Crossover vehicles are so popular right now that car companies are apparently dumping them into a food processor to slice and dice them into tiny segments.

The latest sliver? Nissan has chopped its fast-selling Rogue into a new variant, the Rogue Sport.

Just looking at the two in pictures, I struggle to tell the difference. They both have Nissan’s familiar crossover face and the slightly rakish roofline that’s so in vogue right now.

Pull out your measuring tape, though, and the differences become clear. The Sport’s wheelbase is about 2 inches shorter, and its overall length is over a foot shorter than the ordinary Rogue, Nissan’s top-selling vehicle.

That means there are some drawbacks but also some advantages.

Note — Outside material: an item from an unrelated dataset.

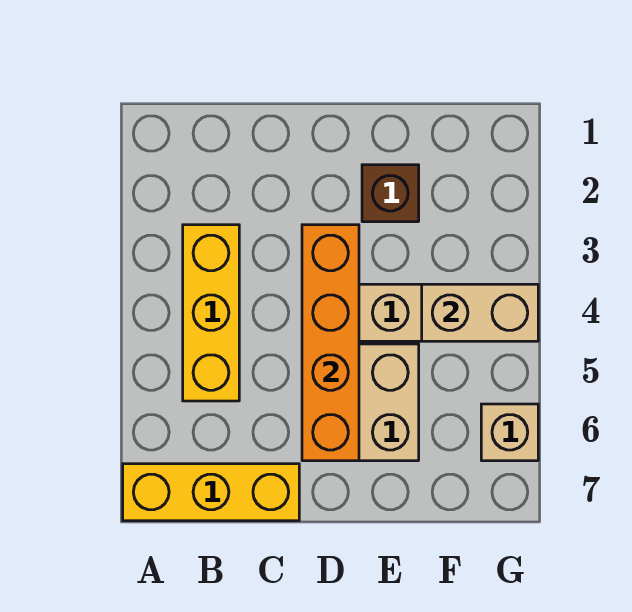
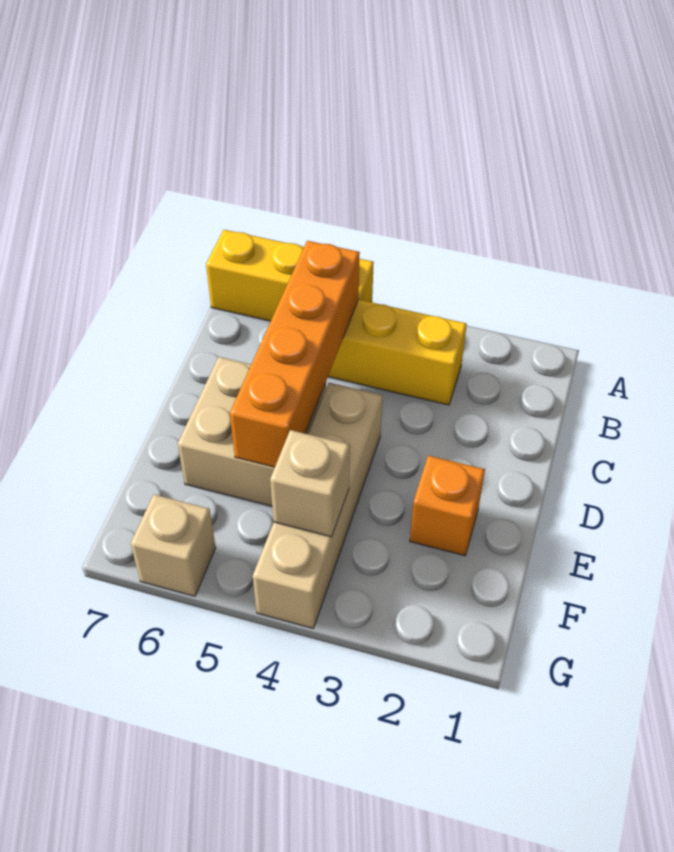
yellow brick A7:C7 level 1 -> yellow brick A5:A7 level 1
orange brick D3:D6 level 2 -> orange brick B5:E5 level 2
brown brick E2 level 1 -> orange brick E2 level 1
tan brick F4:G4 level 2 -> tan brick F4 level 2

On the plus side, the Rogue Sport is more maneuverable and easier to whip into tight parking spaces than the bigger Rogue. It feels like a good fit for urban drivers, singles or young couples who don’t need the extra cargo space and heft that bigger crossovers often require.

On the other hand, you lose some of the attributes that make the Rogue so popular and versatile: its third-row seat and ample cargo area.

In the Rogue, putting the third-row seat in place means you’re left with a paltry 9.4 cubic feet of cargo space. But at least you have the option to fold that back seat down to expand the volume to a generous 32 cubic feet. Fold both the second and third rows flat, and you’re left with an SUV-like 70 cubic feet of space for hauling your stuff.

In comparison, the Rogue Sport has 22.9 cubic feet with the second-row seat up and 61.1 with it stowed away.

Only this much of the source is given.